** BEGIN QUOTED PASSAGE **

Property values climbed sharply alongside the population growth. Maina believes the one-acre home he bought for Sh3.2 million could now sell for around Sh70 million.

Wangethi Mwangi recalls an earlier Kileleshwa too. In 1994, he bought a three-bedroom bungalow on a three-quarter-acre plot from Nation Printing and Publishing Limited, now Nation Media Group, for Sh3.5 million, a price affected by a lease registered in 1902 that was nearing expiry.

He later redeveloped the property into a high-rise apartment complex, watching the roads expand and congestion build around him over the years.

Another long-time resident, who asked not to be named, moved to Kileleshwa in 1978, when standalone homes on plots of three-quarters to one acre dominated and there was no shopping centre nearby. Seeing a gap, he developed one of the area's earliest commercial centres in 1997.

** END QUOTED PASSAGE **
** BEGIN MATERIAL SHOWN **

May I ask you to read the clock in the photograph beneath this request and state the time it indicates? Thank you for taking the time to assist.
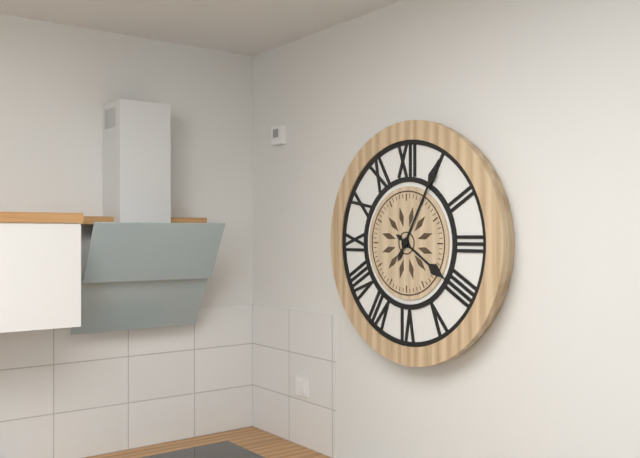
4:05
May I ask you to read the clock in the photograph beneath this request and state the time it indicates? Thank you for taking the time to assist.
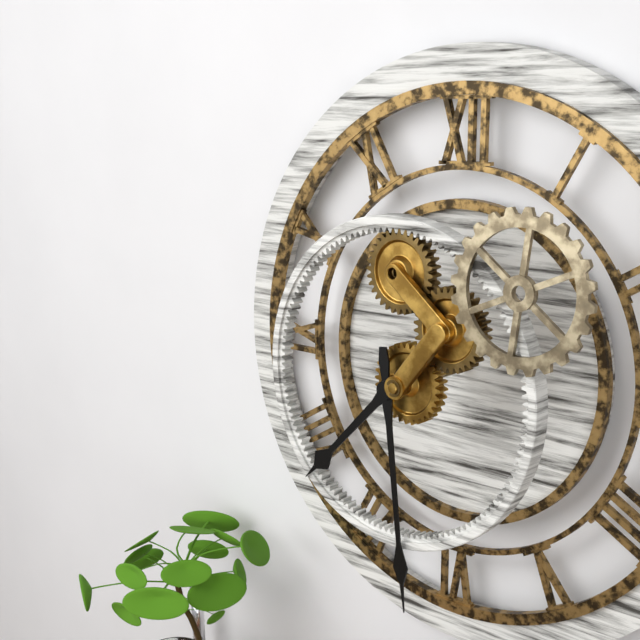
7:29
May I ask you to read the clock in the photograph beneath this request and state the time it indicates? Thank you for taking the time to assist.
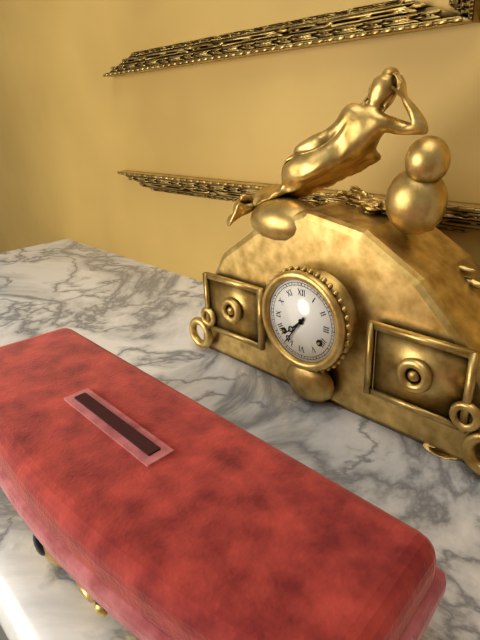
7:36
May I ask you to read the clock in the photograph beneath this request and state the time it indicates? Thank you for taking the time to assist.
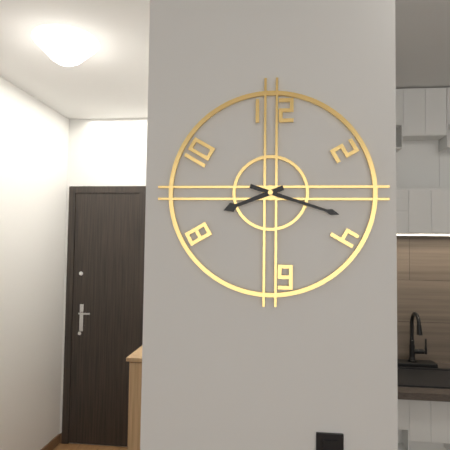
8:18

** END MATERIAL SHOWN **
** BEGIN MATERIAL SHOWN **

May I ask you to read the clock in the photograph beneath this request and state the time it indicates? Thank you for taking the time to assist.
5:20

** END MATERIAL SHOWN **
** BEGIN MATERIAL SHOWN **

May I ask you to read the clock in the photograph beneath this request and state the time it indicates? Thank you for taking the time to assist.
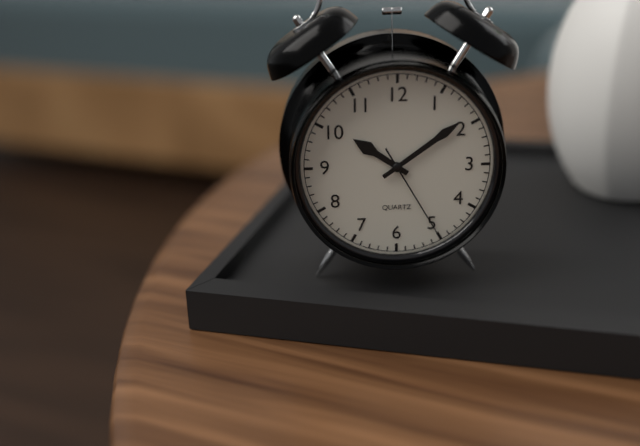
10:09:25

** END MATERIAL SHOWN **

→ **SET OF TASKS**:
A: In the Kileleshwa passage, rewrite the section from "Another long-time resident, who" to "centres in 1997.", substituting "retail centres" for "commercial centres".
B: Pick up the account of how Kileleshwa changed and carry it on from the point where it stops.

→ **RESULTS IN ORDER**:
A:
Another long-time resident, who asked not to be named, moved to Kileleshwa in 1978, when standalone homes on plots of three-quarters to one acre dominated and there was no shopping centre nearby. Seeing a gap, he developed one of the area's earliest retail centres in 1997.

B:
He places the start of Kileleshwa's rapid transformation around 2005, when zoning by-laws changed and opened the area to high-rise construction. He describes the growth as largely positive, pointing to better roads, lighting and security, though he flags water shortages as the biggest ongoing problem.

The suburb today is a mix of long-term rentals and Airbnb-style short stays, with fully furnished units marketed on amenities like rooftop pools and concierge services. According to the Kenya Property Centre, average monthly rent in Kileleshwa in 2026 runs around Sh120,000, with one-bedroom units ranging from Sh40,000 to Sh79,000 and high-end three-bedroom apartments exceeding Sh150,000.